Renewables accounted for record 47% of UK generation in first quarter of 2020

In total

According to the Department for Business, Energy and Industrial Strategy’s (BEIS) latest energy trends data, published on Thursday (25 June), renewables’ share of electricity generation was 47% during the quarter, up from 35.9% in the first quarter of 2019. The proportion is also notably higher than the previous quarterly record of 39%, set last summer.

When other low-carbon forms of generation, including biomass and nuclear, are factored in, the proportion rises to 62.1%, up from the previous record of 51.8%.

BEIS attributes much of the progress made during the quarter to the UK’s wind sector. Additional capacity was installed and high load factors were recorded due to weather conditions. On the former, BEIS states that the UK played host to 47.4GW of wind generation capacity by the end of March, up 5.2% on March 2019. On the latter, the energy trends report states that output from renewables was “35% higher and at a record quarterly high due to record levels of wind generation in February 2020, when extreme wind conditions were experienced during Storms Ciara and Dennis”.

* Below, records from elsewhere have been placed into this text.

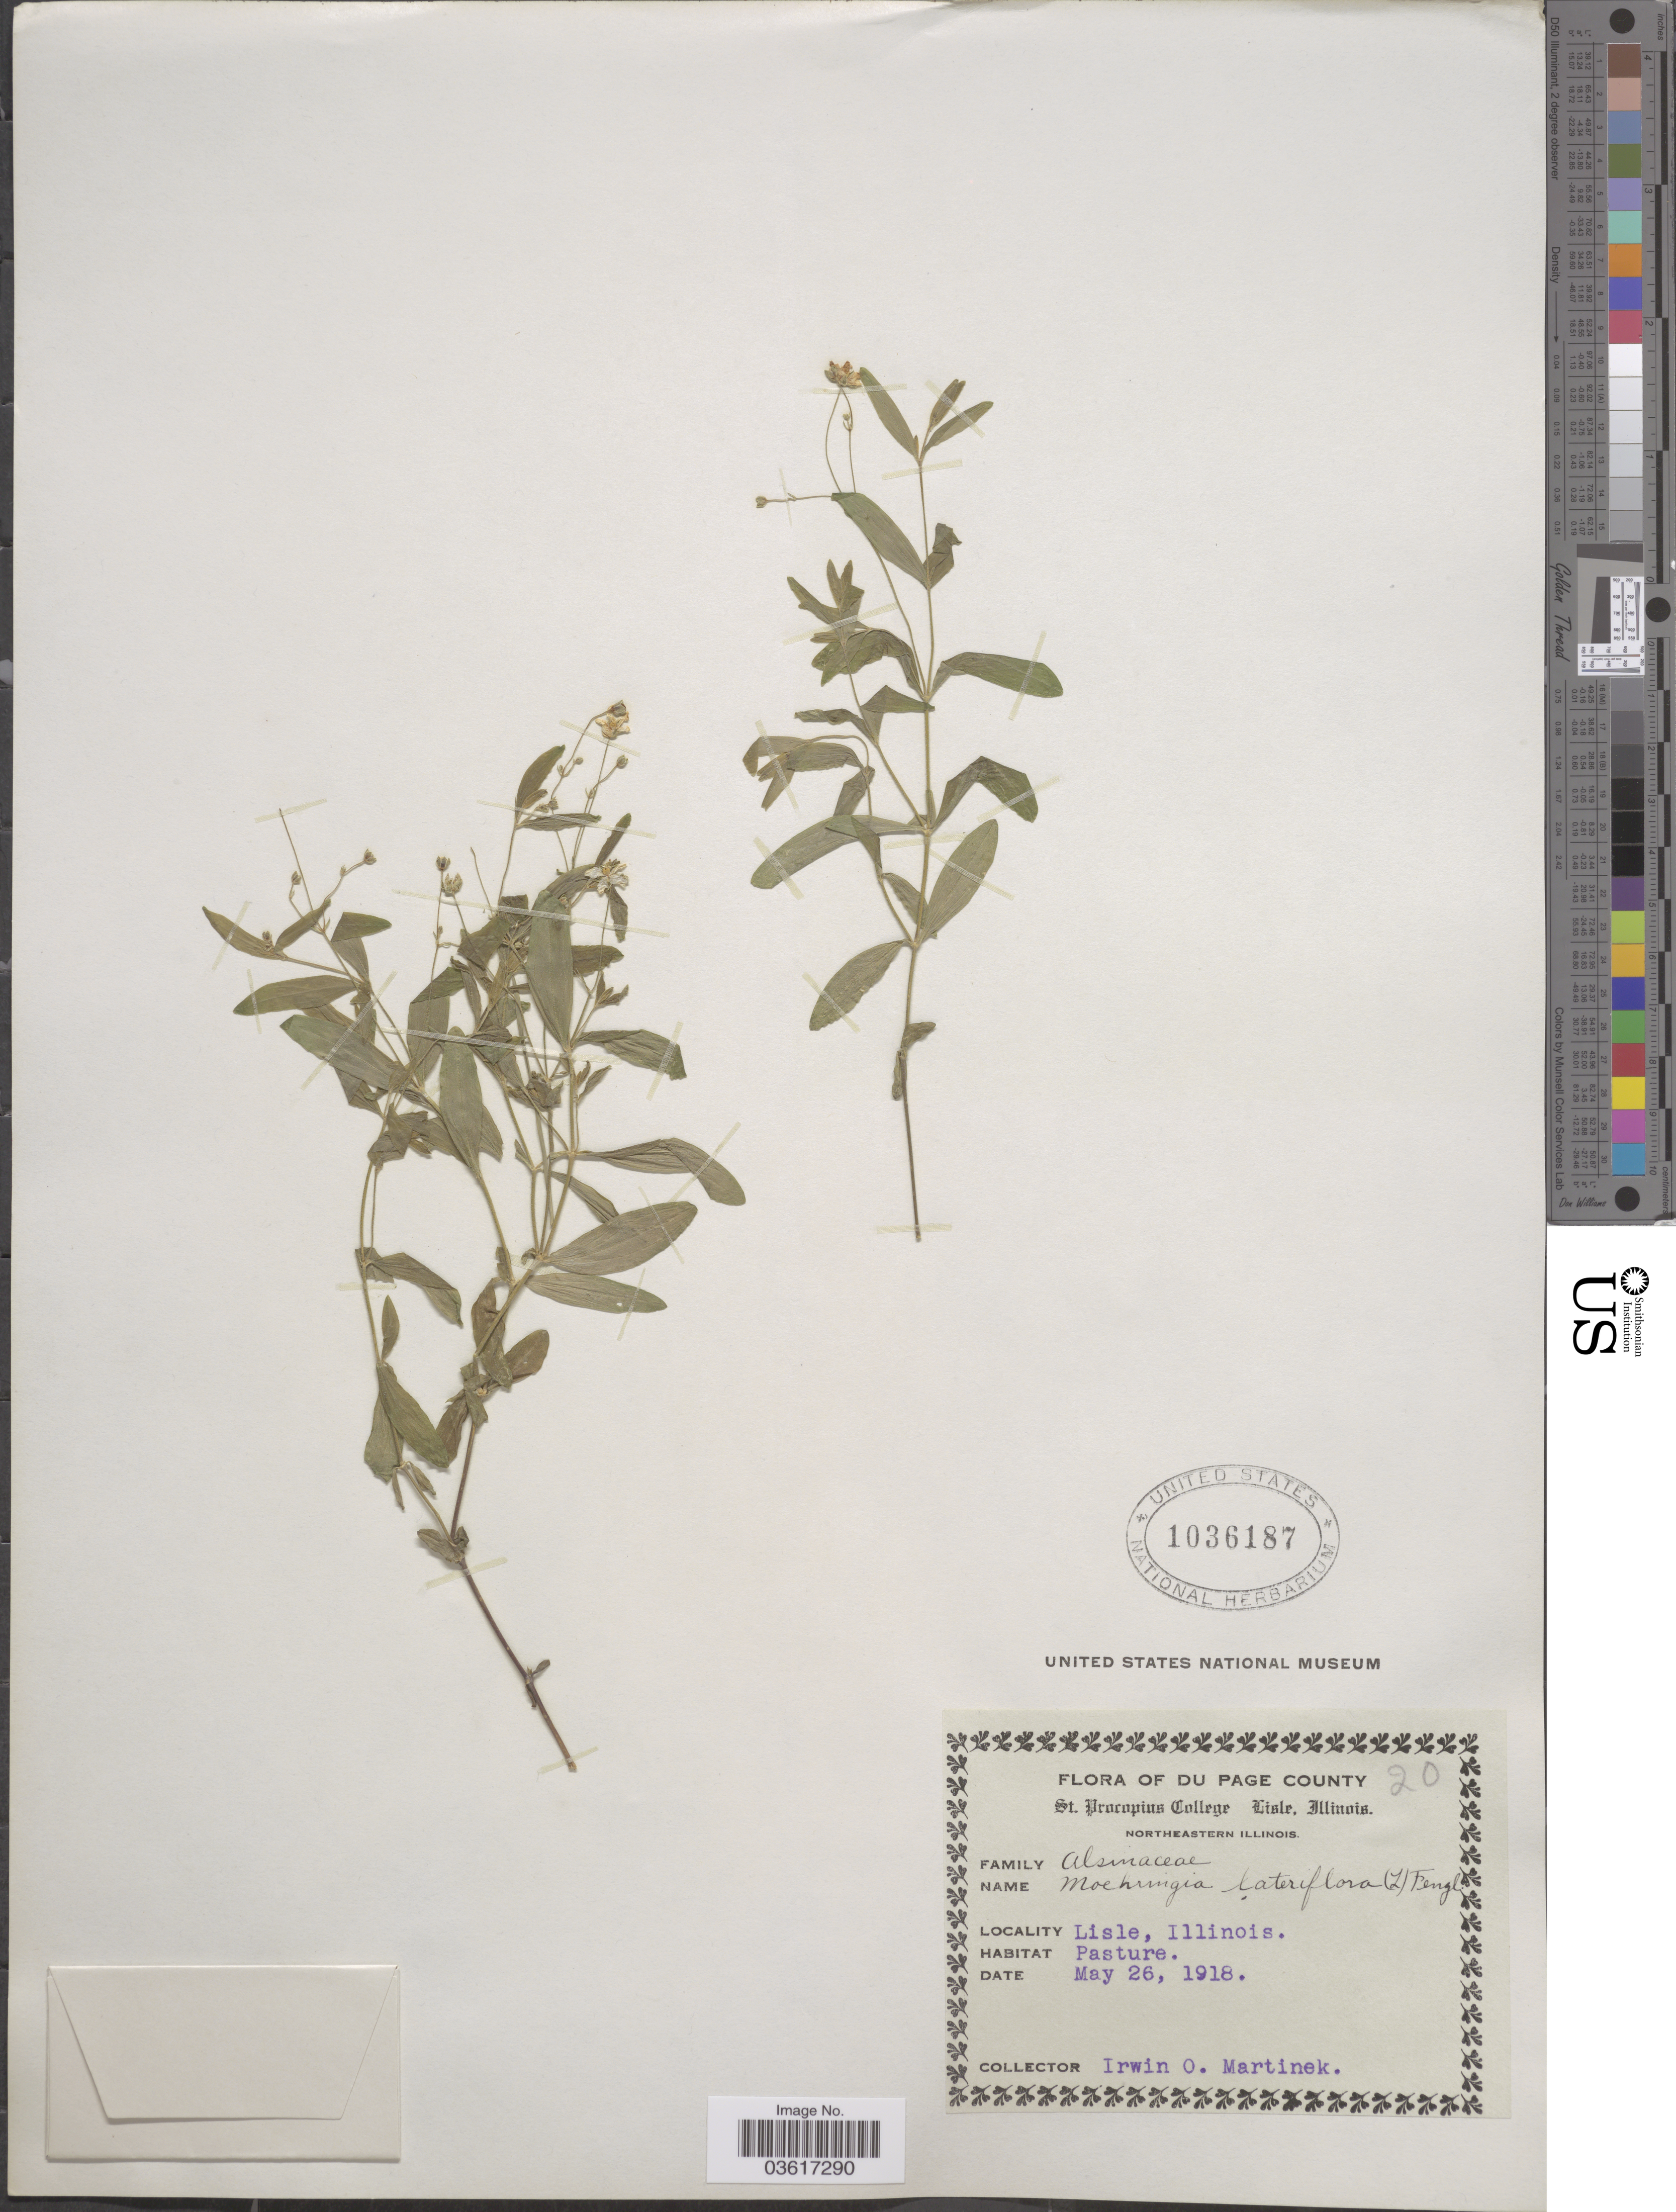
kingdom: Plantae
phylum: Tracheophyta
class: Magnoliopsida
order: Caryophyllales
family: Caryophyllaceae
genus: Moehringia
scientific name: Moehringia lateriflora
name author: (L.) Fenzl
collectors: I. Martinek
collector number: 20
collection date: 1918-05-26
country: United States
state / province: Illinois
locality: Du Page County. Lisle.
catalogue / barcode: US 1036187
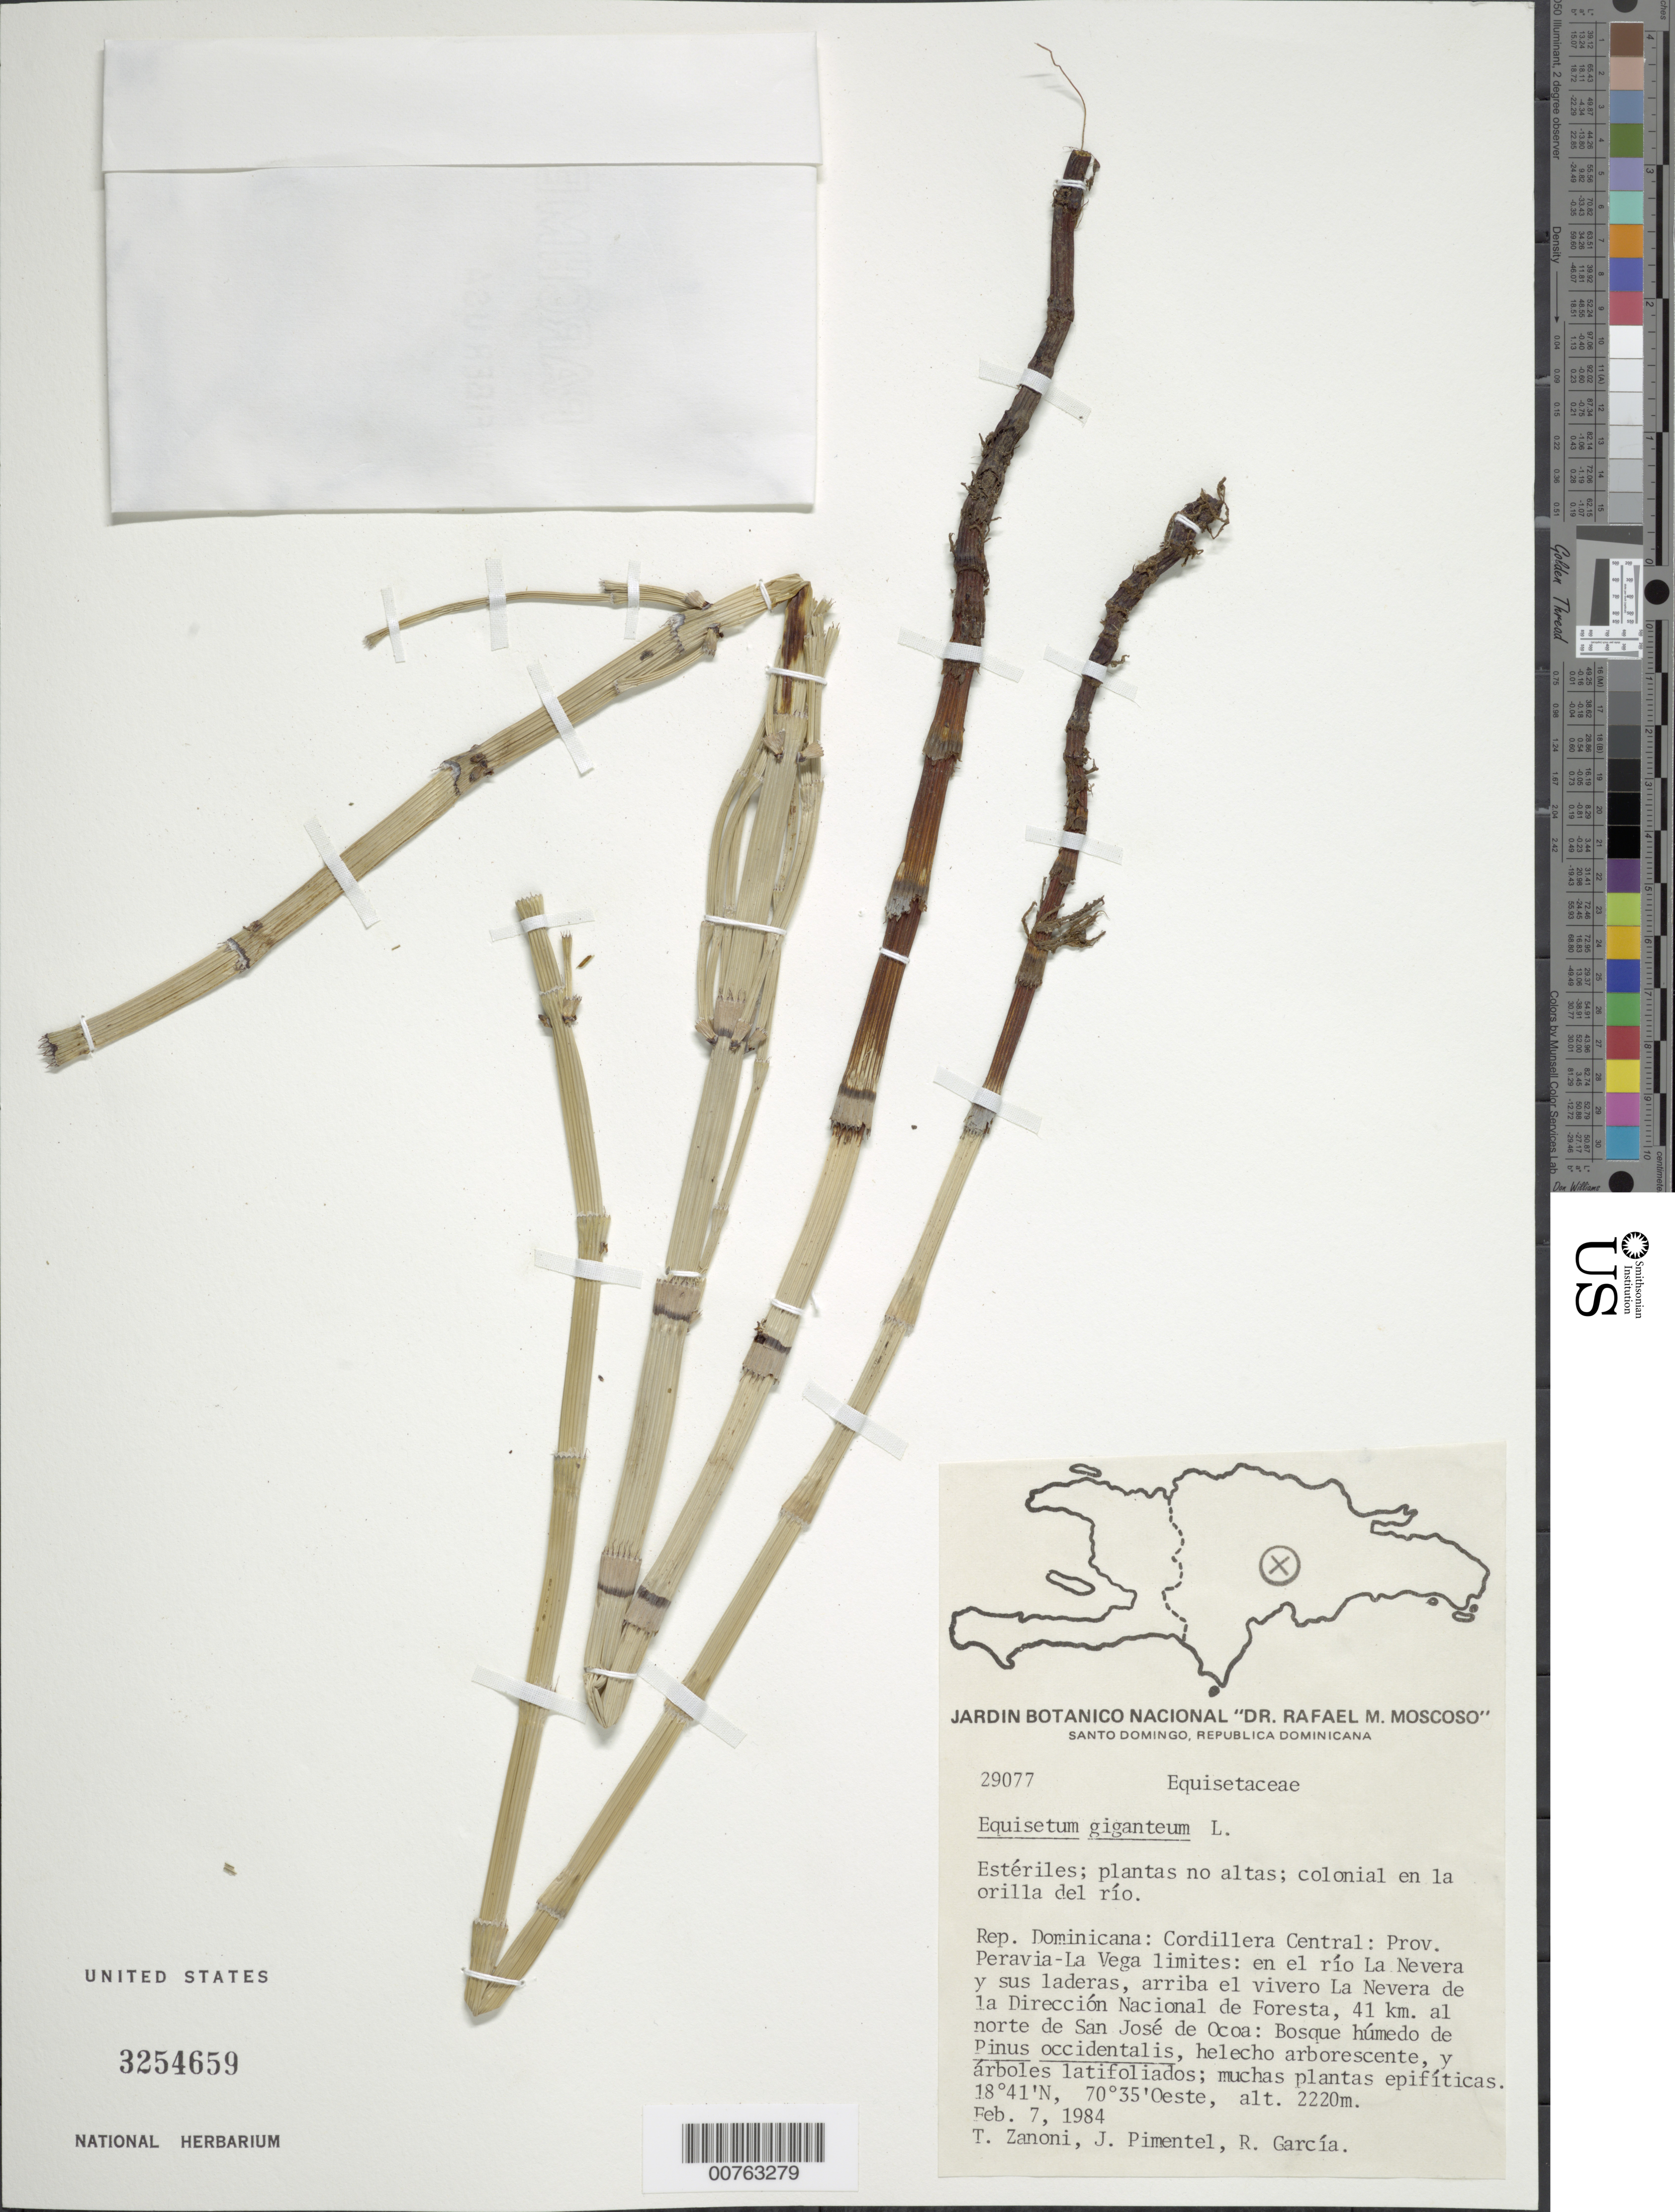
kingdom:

In total, wind power generated 30% of the UK’s electricity in the first quarter, beating the previous record of 22.3% set in the final months of 2019. Offshore wind expanded more rapidly than onshore, given the historic policy context; onshore wind was only recently allowed back into the Contracts for Difference (CfD) process. Moreover, offshore wind benefits from a sector deal, but a similar policy framework is yet to be completed for onshore.

Bioenergy production was also up 19% year-on-year, with BEIS again tracking increased capacity and higher load factors.

Nuclear’s generation share, meanwhile, was down slightly (0.8%) on a year-on-year basis as the sector’s output fell 5.8% on a quarter-by-quarter basis. During the first quarter of 2020, an outage was completed at Heysham 1 while outages continued at Dungeness B, Hunterson B and Heysham 2. A further outage started at Hinkley Point B.

As for fossil fuels, coal generation remained steady on a year-on-year basis, both in terms of generation share and output. Oil production, meanwhile, was down 5.5%, while natural gas production rose by 3.6%. Overall, the UK’s fossil fuel dependence was down 2.3% year-on-year basis.

What happens next?

RenewableUK’s head of policy and regulation Rebecca Williams said the trends “write very large indeed” the extent and pace of the nation’s low-carbon energy transition.

“As the Government works with us on a massive expansion of renewables as part of the UK’s green economic recovery after the pandemic, you can be sure that the latest records, extraordinary though they are, will be broken again in the years ahead, as we phase out fossil fuels to reach net-zero emissions,” Williams added.

Emissions from the UK’s power generation sector have plummeted by more than two-thirds since 2008. Key figures from across the green economy are calling for a post-Covid-19 stimulus package that ensures further and faster progress in this field and similar policy supports for the decarbonisation of other sectors.

The Committee on Climate Change (CCC) has concluded that the UK will need to quadruple its low-carbon energy generation capacity by 2050, against a 2017 baseline, if it is to meet its long-term net-zero goal.